AS ANY good parent with young children will know, knackering them out before bedtime is massively beneficial for everyone.
It means the child will have spent hours running around the garden or park or house, which is a good form of exercise.
And for parents it means that the kids will generally be winched to bed without too much fuss, leaving the evening free to drink wine and engage in stimulating conversation with their other half – that or stick on the television to catch up on some trash programmes.
So, being a mother who is a firm believer in tired kids and wine and watching television, I started reading a newspaper report about nursery children being encouraged to exercise more. But, as I read further down the article, I stopped in disbelief.
This is what it said: “A university project aims to teach Scots children as young as three how to run and jump.”
Really, three-year-old’s being taught to run?
Heavens above – what else do three year-old’s do other than run and jump? Well maybe cry and eat a bit, too.
But really, what are Scottish nursery children doing instead that they need to be taught how to run? Crosswords? Maybe a Sudoku or two before tucking into War and Peace?
Sadly, we all know the answer. Rather than being taken out to parks or gardens to run around with friends to hop and jump and skip and have fun outside, many youngsters are being plonked in front of the television for hours every day.
Either that or they are playing on the computer or the Nintendo or the Wii or the X-Box. Doing anything other than move.
Then there is the junk food many children are being fed – and the result: fat kids who can’t run.
I’m certainly not doing down these initiatives to get our kids moving, it’s just that I find it rather sad that we really do need these schemes at all.
Our growing girths are a serious issue, especially in Scotland as one in five children are now classed as overweight.
A study carried out in 2010 also showed that one in 12 children were so fat they were classed as obese and one in 25 was severely obese.
On top of this, the percentage of overweight adults in Scotland increased from 52 to 63 per cent between 1995 and 2010, due to poor diet and inactivity.
Researchers say the rising popularity of computer games is partly responsible for the obesity rise and children who live in poorer areas are more likely to be overweight.

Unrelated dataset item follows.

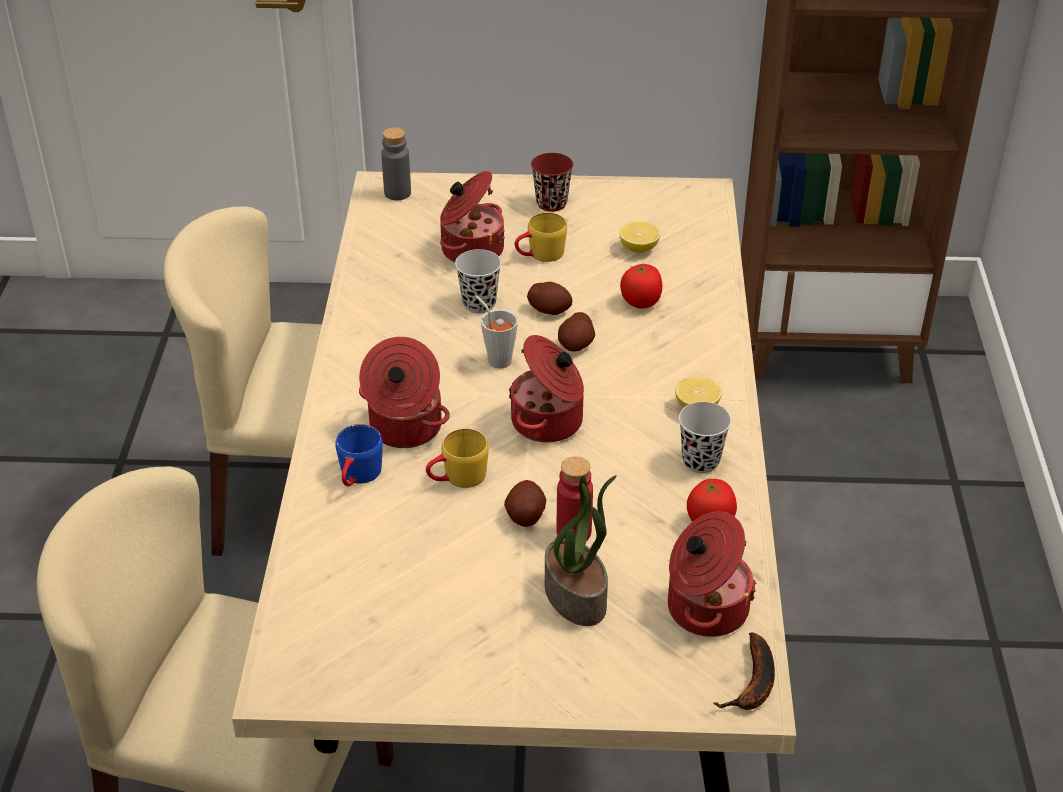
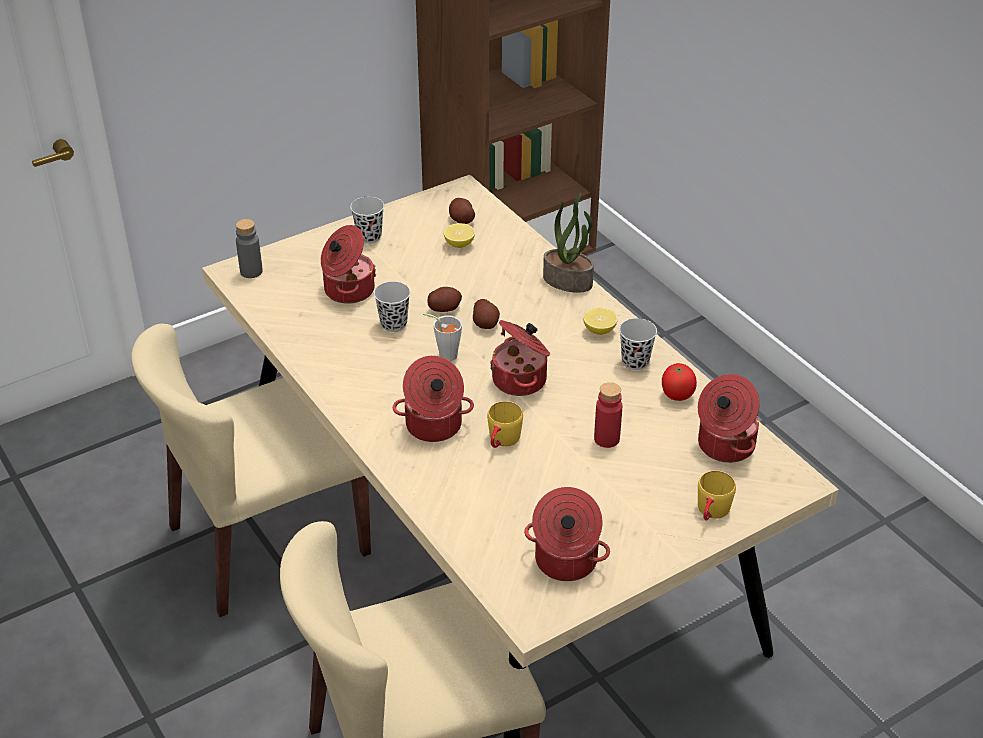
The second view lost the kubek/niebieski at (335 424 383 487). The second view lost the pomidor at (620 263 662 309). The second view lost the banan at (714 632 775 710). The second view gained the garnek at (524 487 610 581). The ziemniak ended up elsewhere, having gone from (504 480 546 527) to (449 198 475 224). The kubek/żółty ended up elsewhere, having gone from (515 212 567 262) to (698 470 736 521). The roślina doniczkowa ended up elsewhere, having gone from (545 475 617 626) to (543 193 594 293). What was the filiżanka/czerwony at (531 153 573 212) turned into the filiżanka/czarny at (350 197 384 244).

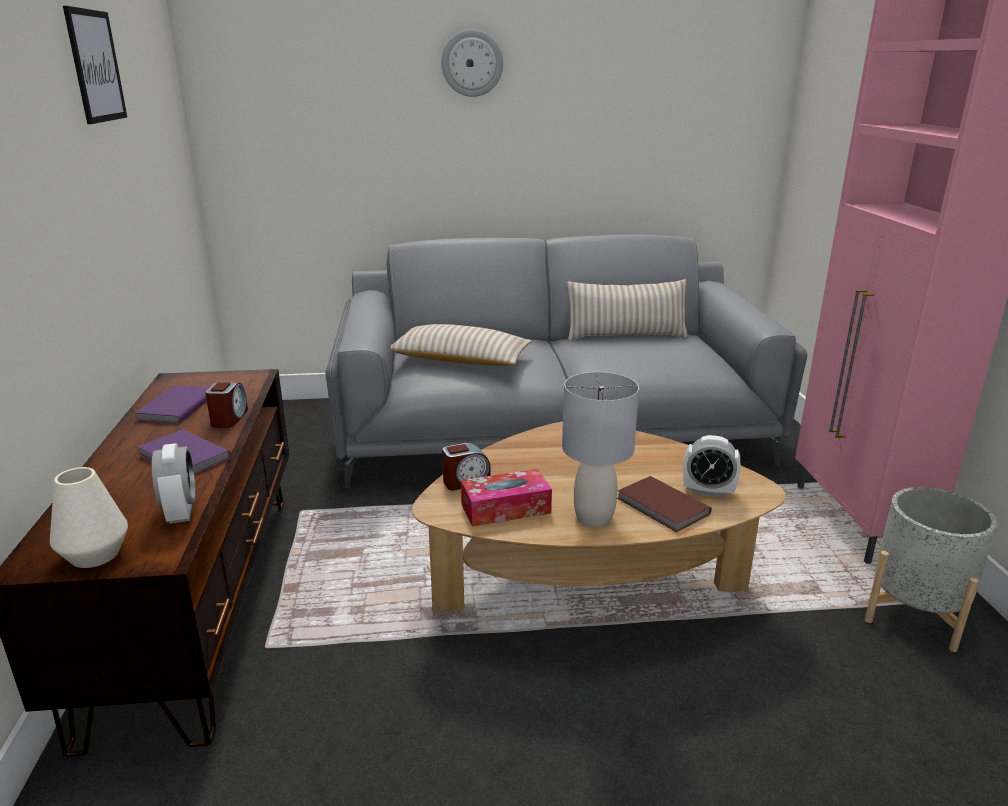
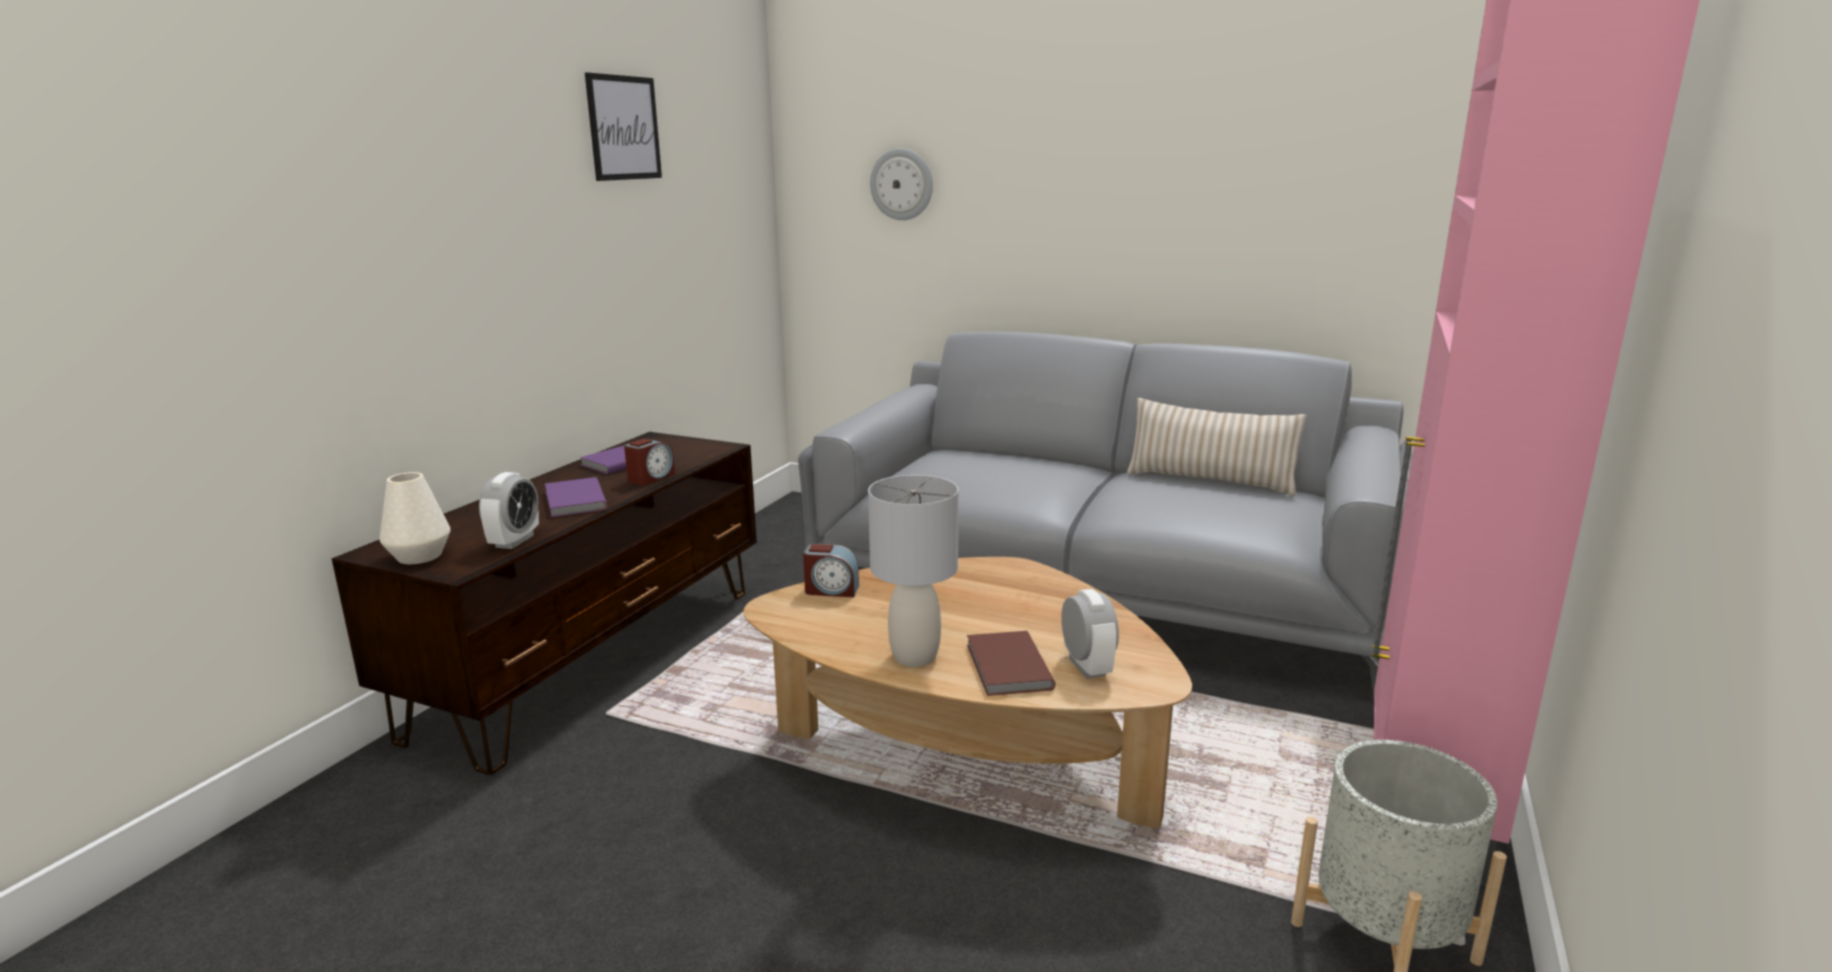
The second view lost the poduszka/beżowy at (391 324 532 366). The second view lost the pudełko chusteczek at (461 469 552 527). The zegar ścienny ended up elsewhere, having gone from (442 29 503 97) to (870 149 933 220). The budzik at (683 435 741 498) ended up facing another way, 150 degrees counterclockwise from before.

And it is not as though exercise has to be expensive. Consider the cost of Sky TV compared with a skipping rope, a Nintendo with netball.
However, there is optimism that Scotland’s sudden rush of sporting heroes will at least inspire some children to take up sport.

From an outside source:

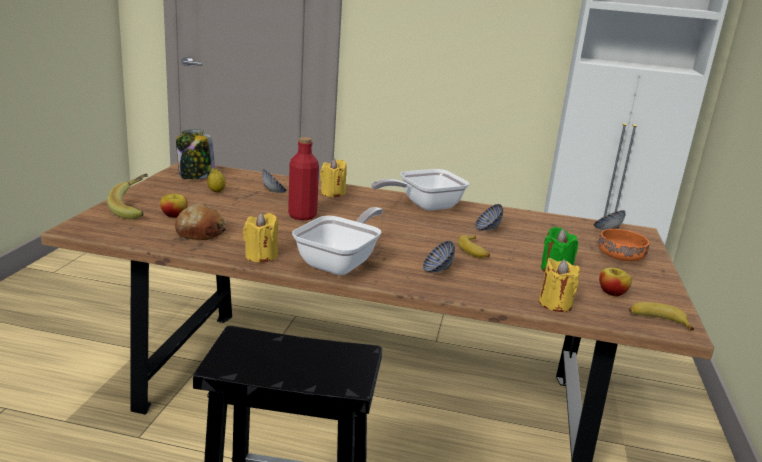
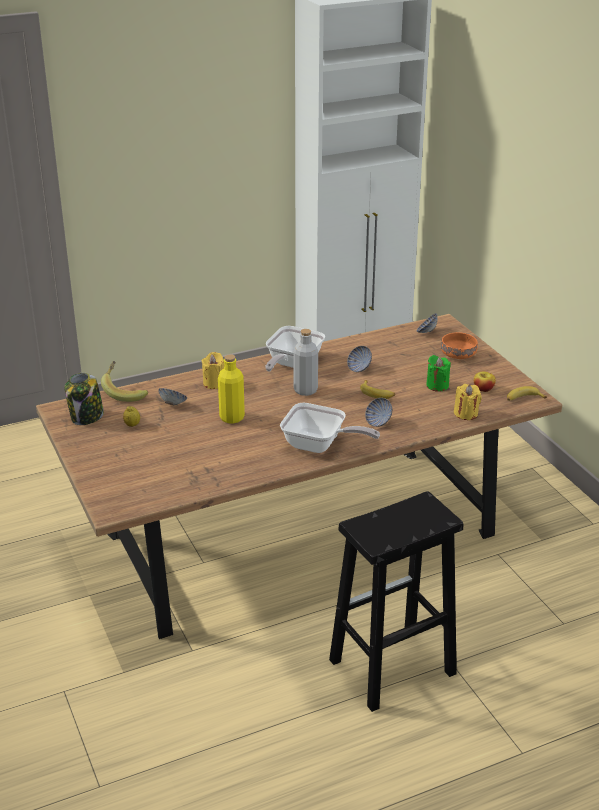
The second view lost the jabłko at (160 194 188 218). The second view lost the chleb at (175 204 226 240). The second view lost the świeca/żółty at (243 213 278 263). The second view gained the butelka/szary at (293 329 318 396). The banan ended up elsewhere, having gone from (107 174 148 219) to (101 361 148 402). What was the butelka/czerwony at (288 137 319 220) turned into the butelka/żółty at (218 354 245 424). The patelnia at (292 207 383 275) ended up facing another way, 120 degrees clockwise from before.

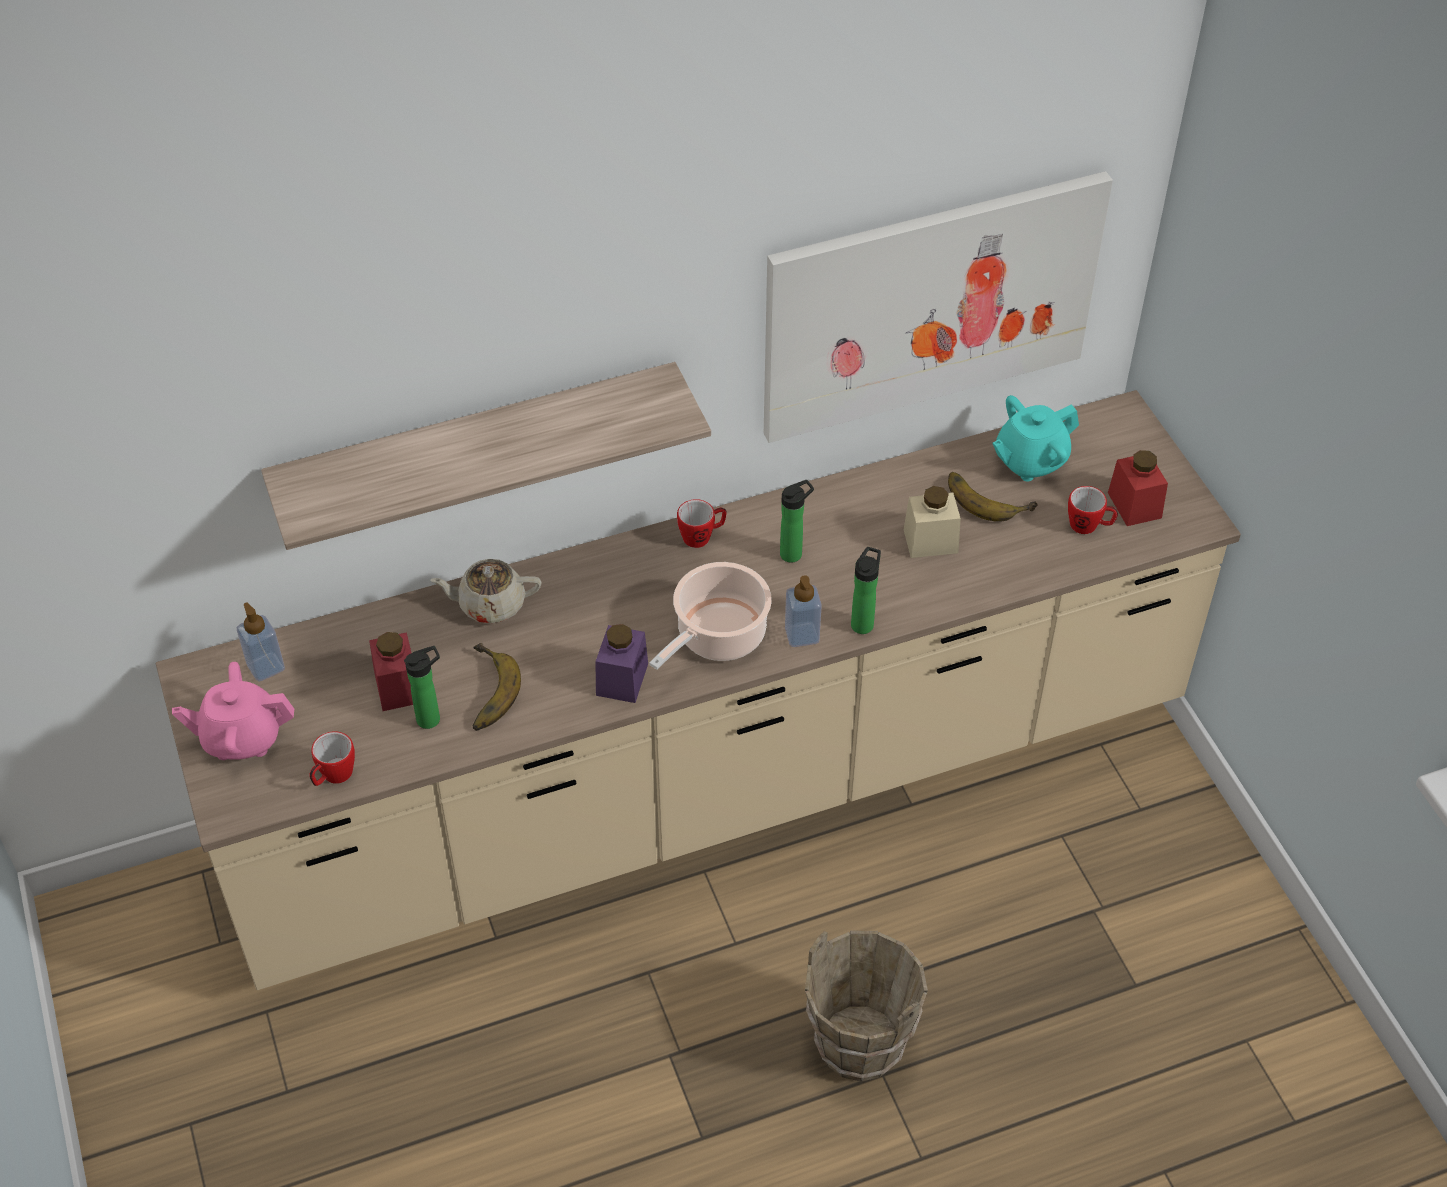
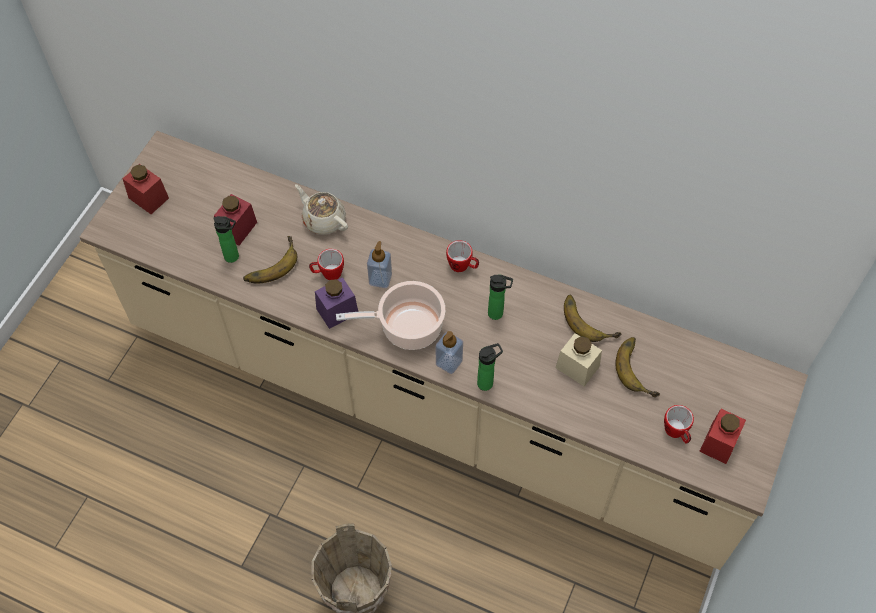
The second view lost the półka at (261 362 711 550). The second view lost the obraz at (764 171 1113 443). The second view lost the imbryk/turkusowy at (992 395 1079 481). The second view gained the banan at (564 295 621 342). The dozownik mydła ended up elsewhere, having gone from (237 602 285 681) to (367 241 392 288). The kubek ended up elsewhere, having gone from (309 731 355 786) to (309 249 344 280). Where the imbryk/różowy stood at (172 662 294 760), the słoik/czerwony came to stand at (123 164 169 214).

If last week’s various parades across Scotland’s cities with Olympic heroes such as tennis ace Andy Murray and cycling supremo Sir Chris Hoy putting in appearances in Dunblane and Edinburgh cannot convince our children to get fit, then I really don’t know what will.
Thankfully, figures from a survey this month show this to be the case.
A study of 700 children across the UK found that more than half of primary schoolchildren have been inspired by the Olympics to be more active and their attitudes towards sports improved.
About 52 per cent of boys and 55 per cent of girls aged eight to 12 said the Olympics had made them feel like doing more sport.
That’s great news – but we still have our unfit three-year-olds who apparently can’t run to worry about.
However, if parents of younger children did their bit by making sure that they were taken to the park, if they bothered to turn off the television and play catch or football or running races, then we might not need projects to teach them the basics.
Instead, in this post-Olympic haze, we could up the stakes and teach our tots tennis, or cycling or even get them in boats and have them rowing down the Water of Leith. Now that would be impressive.
And just imagine how tired out our youngsters would be at the end of the day.
They would be in their beds before sundown – leaving us adults to indulge in the national sport of having a drink or two of an evening.